Director: Rob Epstein, Jeffrey Friedman
Starring: Amanda Seyfried, Peter Sarsgaard, Hank Azaria, Adam Brody, Juno Temple, James Franco, Sharon Stone and Chris Noth
Distributor: Roadshow Films
Runtime: 93 mins. Reviewed in Oct 2013
| JustWatch |
Rating notes: strong themes, sex scenes and drug use

Much more to this film than might have been first thought. And it is a film that needs to be seen right until the end.

For those who remember the seventies, there will be a curiosity to learn something about Linda Lovelace, the star of the multi-million dollar box-office porn movie, Deep Throat. For those who don’t remember it, the film will offer some insight into the public image and the private reality of the young Florida woman who was persuaded to perform in the film.

Amanda Seyfried is a long way from Cosette and Mamma Mia’s daughter as Linda Lovelace. She gives a very good performance. Peeta Sarsgaard is also very convincing as her charming then brutish husband. The film-makers have persuaded quite a number of Hollywood character actors to play supporting roles, the surprising one being an unrecognisable Sharon Stone as Linda’s mother. James Franco is Hugh Hefner. Hank Azariah is the director, Gerard Damiano. Chris Noth has a significant role as an organized crime producer of Deep Throat.

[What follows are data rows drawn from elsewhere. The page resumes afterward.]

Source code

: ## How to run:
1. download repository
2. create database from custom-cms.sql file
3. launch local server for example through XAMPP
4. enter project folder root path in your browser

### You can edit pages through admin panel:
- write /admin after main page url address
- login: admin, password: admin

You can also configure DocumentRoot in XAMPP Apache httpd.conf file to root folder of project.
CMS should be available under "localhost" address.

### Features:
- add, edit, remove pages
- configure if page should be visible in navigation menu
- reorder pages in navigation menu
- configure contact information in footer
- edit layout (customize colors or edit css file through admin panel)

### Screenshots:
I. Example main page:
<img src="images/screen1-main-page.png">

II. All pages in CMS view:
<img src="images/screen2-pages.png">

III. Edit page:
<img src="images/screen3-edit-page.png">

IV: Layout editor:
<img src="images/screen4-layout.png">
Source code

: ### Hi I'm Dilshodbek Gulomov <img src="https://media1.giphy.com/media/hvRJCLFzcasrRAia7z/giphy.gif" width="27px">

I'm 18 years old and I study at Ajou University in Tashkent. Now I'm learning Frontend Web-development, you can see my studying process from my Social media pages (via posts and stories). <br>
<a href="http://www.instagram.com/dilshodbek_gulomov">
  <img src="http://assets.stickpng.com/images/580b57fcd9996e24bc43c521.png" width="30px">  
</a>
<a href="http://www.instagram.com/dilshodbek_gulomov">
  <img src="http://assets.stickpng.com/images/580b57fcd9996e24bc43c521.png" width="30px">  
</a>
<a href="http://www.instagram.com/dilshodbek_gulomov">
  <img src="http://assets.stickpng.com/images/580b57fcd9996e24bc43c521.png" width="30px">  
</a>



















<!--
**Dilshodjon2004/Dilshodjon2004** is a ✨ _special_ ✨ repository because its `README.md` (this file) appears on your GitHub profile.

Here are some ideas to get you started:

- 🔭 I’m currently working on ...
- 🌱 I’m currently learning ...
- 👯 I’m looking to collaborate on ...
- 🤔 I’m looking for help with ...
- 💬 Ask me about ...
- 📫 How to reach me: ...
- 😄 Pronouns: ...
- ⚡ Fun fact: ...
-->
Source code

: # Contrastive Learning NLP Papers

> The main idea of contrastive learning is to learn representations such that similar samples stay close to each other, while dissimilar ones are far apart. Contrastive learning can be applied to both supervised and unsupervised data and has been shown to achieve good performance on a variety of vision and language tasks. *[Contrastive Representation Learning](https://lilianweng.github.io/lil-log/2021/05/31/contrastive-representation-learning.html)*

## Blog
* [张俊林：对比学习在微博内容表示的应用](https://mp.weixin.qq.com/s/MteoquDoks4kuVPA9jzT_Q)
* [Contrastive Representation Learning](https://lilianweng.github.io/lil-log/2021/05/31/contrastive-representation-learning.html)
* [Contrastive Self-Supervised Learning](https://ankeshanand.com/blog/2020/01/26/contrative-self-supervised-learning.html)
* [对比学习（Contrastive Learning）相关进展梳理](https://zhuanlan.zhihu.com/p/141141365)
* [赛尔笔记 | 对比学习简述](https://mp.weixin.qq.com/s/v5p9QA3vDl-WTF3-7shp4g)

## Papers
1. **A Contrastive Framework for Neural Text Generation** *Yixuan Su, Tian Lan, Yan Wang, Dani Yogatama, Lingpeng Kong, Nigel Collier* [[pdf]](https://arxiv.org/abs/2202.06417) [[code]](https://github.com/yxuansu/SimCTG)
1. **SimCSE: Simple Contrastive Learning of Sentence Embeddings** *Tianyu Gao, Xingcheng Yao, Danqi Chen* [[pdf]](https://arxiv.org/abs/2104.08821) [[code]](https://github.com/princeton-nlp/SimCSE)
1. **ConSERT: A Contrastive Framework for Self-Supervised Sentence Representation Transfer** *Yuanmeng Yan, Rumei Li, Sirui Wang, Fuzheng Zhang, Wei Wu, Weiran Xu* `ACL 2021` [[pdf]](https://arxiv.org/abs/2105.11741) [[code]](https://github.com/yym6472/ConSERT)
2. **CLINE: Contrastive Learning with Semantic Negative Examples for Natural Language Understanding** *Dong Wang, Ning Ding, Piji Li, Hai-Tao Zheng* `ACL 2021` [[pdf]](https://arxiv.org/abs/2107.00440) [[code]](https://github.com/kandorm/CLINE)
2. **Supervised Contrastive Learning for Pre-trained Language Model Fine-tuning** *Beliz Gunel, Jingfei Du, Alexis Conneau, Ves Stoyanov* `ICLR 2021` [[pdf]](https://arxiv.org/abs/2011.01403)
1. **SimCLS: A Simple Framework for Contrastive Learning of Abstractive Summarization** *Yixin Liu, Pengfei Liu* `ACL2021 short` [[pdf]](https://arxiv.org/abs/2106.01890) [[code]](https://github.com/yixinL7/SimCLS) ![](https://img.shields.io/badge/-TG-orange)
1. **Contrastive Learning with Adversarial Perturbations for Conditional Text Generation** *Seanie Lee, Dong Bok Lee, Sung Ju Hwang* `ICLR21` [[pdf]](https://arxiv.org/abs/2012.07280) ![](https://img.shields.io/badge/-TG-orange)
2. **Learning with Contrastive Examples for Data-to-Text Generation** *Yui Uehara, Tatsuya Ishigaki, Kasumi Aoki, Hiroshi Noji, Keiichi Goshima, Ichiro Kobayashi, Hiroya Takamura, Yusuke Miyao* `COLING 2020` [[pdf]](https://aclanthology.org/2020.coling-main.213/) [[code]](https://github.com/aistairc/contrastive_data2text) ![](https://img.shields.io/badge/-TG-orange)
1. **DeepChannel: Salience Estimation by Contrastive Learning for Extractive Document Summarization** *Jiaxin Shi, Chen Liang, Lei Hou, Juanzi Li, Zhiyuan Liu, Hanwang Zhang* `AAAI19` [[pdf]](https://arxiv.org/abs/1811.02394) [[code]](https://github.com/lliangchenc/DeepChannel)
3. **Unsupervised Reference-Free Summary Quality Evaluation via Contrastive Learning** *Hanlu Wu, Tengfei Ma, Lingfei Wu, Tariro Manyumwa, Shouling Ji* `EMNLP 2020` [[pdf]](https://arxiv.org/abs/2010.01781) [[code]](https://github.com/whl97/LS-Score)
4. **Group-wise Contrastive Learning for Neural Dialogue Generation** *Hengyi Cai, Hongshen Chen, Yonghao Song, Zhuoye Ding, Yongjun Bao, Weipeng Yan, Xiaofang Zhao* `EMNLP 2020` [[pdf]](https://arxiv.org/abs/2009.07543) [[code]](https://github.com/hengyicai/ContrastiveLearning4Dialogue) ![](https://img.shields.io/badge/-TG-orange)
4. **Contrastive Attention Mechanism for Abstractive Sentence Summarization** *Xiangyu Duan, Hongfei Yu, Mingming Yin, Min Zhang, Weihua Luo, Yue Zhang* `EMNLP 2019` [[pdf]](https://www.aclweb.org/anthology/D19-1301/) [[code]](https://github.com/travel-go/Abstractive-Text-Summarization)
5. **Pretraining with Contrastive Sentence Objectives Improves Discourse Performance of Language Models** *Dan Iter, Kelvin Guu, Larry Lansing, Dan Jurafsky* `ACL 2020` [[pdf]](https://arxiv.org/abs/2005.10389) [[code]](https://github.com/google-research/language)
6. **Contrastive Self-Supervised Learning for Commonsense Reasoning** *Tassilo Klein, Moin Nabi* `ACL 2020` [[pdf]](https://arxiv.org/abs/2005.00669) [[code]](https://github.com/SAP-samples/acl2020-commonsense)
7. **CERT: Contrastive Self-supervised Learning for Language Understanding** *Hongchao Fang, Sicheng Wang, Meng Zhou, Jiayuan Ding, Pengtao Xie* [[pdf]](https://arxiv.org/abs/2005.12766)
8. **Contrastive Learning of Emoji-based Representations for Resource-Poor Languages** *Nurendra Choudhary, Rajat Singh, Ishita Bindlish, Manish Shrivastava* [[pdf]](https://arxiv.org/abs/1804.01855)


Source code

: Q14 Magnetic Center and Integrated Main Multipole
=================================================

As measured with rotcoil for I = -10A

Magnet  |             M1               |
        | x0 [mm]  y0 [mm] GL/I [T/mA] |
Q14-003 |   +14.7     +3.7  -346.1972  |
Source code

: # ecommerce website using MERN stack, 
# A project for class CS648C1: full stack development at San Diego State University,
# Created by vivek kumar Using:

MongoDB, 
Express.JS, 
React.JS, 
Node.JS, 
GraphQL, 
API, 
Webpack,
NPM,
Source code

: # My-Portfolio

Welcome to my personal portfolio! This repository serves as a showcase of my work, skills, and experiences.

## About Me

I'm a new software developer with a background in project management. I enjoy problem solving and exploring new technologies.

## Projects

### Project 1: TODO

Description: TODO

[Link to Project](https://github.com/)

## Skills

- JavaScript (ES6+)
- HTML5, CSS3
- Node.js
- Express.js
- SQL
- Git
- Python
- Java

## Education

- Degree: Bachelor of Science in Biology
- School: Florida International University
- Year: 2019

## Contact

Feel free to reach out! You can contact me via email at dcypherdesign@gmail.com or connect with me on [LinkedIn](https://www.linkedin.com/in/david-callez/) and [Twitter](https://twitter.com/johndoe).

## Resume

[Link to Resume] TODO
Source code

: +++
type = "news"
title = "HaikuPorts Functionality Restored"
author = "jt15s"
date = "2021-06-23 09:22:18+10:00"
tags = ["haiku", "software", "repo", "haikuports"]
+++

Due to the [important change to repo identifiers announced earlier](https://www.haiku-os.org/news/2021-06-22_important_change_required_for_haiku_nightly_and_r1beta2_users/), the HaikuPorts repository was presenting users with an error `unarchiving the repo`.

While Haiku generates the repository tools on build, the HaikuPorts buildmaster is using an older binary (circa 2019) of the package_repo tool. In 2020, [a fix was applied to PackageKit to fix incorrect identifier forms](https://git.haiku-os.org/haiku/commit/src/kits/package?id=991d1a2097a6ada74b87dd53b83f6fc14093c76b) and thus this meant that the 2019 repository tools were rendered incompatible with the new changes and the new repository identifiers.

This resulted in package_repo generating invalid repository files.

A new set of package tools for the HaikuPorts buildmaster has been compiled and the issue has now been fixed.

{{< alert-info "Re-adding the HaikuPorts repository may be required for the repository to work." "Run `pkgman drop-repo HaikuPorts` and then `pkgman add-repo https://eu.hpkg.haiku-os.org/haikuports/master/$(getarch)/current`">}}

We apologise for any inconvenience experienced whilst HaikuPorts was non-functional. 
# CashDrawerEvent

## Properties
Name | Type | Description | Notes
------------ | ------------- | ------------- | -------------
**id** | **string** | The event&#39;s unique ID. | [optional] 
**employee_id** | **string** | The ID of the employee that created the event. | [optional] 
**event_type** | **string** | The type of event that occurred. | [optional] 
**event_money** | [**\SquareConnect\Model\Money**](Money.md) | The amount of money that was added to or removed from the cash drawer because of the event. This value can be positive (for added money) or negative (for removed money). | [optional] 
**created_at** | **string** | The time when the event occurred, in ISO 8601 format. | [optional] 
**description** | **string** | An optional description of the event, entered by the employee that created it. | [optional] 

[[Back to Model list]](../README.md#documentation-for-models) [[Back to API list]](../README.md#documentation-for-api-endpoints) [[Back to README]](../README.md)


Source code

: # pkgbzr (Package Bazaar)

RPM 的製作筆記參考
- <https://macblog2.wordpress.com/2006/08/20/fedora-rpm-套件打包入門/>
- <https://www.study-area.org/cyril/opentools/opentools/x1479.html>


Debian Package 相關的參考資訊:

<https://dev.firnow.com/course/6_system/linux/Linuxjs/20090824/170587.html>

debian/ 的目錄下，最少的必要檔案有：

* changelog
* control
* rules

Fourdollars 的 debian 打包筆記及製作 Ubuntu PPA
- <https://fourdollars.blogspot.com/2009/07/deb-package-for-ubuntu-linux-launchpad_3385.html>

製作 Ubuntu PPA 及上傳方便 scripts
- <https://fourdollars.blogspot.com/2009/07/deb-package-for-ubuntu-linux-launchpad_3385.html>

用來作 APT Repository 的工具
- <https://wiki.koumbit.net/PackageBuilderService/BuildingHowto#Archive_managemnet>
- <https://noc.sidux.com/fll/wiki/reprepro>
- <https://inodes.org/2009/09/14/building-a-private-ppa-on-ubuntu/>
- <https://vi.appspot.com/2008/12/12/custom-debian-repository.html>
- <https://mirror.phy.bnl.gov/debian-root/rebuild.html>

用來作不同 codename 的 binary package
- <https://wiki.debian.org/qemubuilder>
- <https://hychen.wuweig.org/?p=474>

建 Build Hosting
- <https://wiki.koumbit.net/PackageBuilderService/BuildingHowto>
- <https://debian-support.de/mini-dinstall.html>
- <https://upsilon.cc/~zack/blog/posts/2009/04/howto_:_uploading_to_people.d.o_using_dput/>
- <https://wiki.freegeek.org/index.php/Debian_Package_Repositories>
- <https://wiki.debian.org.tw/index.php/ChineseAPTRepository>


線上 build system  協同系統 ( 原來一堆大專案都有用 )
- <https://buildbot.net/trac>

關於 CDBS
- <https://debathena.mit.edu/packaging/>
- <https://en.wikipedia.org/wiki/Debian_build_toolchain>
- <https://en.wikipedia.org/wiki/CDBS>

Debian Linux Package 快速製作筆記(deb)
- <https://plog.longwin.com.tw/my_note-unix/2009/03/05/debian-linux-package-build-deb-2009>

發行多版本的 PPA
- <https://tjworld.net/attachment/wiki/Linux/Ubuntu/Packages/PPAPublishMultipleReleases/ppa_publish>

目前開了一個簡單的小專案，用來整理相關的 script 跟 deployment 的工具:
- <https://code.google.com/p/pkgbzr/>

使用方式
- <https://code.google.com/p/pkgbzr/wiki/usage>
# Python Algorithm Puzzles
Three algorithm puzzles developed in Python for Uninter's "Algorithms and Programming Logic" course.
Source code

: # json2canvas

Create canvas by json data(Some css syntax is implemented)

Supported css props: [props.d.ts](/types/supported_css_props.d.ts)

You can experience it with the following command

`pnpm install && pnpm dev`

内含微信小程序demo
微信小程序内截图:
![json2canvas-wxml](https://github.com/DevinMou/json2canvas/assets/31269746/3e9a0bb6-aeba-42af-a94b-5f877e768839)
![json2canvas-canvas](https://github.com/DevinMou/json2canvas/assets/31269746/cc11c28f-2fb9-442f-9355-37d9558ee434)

By halfway through the film when Linda takes a bow at Hugh Hefner’s private screening of the film, we have an impression of a rather naïve young woman, susceptible to her mother’s strict Catholic injunctions about a wife obeying her husband, a woman who is cautiously fun-loving at first, but then under the sway of her irresponsible husband who persuades her to be in the film and makes his pitch to the company which is trying to bring some ‘art’ into the pornography industry.

There is a lot of smooth and double talk about art and the movies, about what audiences want and about sex. Linda seems swept up in the talk, doing what Chuck wants and enjoying the popularity.

And then there is the other half of the film.

Linda is taking a polygraph test since her publishers want to know whether what she has written in Ordeal is fact of fiction. Now we see the flashbacks. Her mother is not quite the dragon lady of the first half, though not prone to express emotions. Chuck is definitely the exploitative monster. He dominates his wife, even raising money by prostituting her. He pressures her into making the film. He is particularly violent and abusive after the Hefner party. This is the picture of the naïve young woman who cannot get out of the clutches of her husband.

Perhaps the truth is a mixture of both.

Lovelace is certainly no endorser of pornography. It shows the business side of the industry and its successes commercially, but, as the ageing star (Debi Mazar) tells Linda, as you grow older you need to have developed other skills, otherwise…

The book is published. Linda is married and has a son. The epilogue reminds us that Linda Marchiani (her married name) campaigned against pornography and domestic violence for 20 years before her untimely death at 53 as a result of injuries that she suffered in a car accident. She regretfully notes at one stage that she spent 17 days on the film but that this was what she was remembered for.